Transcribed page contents
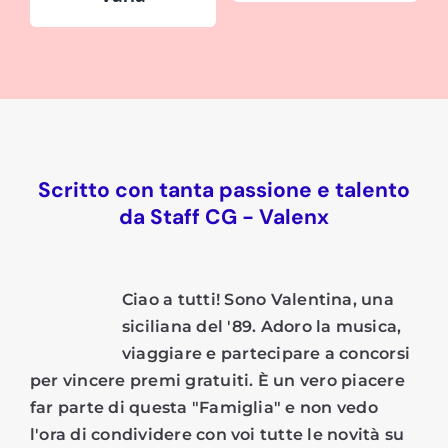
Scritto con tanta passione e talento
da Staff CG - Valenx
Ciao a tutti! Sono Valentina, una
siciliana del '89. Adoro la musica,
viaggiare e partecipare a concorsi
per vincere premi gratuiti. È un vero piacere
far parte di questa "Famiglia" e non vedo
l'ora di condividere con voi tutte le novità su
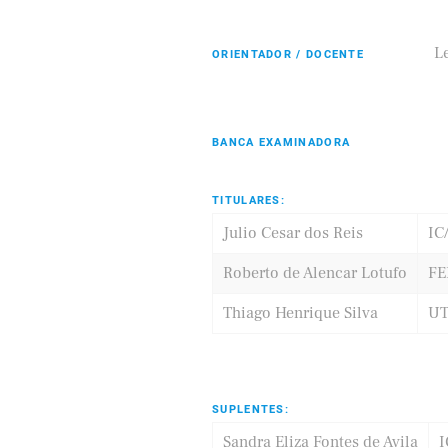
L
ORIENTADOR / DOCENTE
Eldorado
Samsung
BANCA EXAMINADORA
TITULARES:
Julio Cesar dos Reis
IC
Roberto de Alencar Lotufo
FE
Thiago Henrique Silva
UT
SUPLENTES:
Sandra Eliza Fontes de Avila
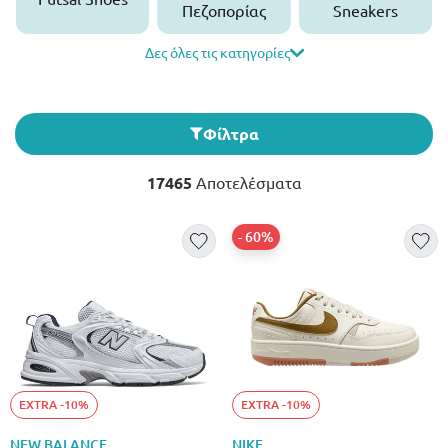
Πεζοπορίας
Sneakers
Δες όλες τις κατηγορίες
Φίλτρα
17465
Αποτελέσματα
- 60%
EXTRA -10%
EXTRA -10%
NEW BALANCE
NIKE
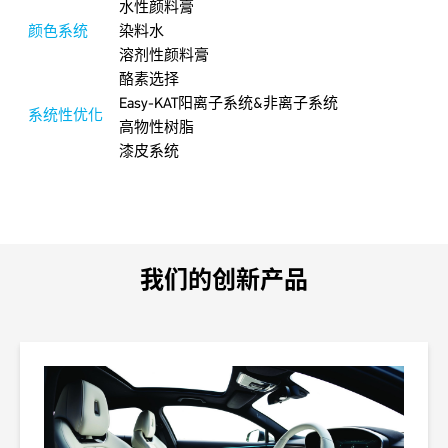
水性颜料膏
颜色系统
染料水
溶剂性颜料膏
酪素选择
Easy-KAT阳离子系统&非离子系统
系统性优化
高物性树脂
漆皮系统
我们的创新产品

▶ **Exercise objective**:
Do not copy pictures. Restate exactly the lines from the one containing "Δες όλες τις κατηγορίες" through the last line of the records.

▶ **Answer to this problem**:
Δες όλες τις κατηγορίες
Φίλτρα
17465
Αποτελέσματα
- 60%
EXTRA -10%
EXTRA -10%
NEW BALANCE
NIKE
水性颜料膏
颜色系统
染料水
溶剂性颜料膏
酪素选择
Easy-KAT阳离子系统&非离子系统
系统性优化
高物性树脂
漆皮系统
我们的创新产品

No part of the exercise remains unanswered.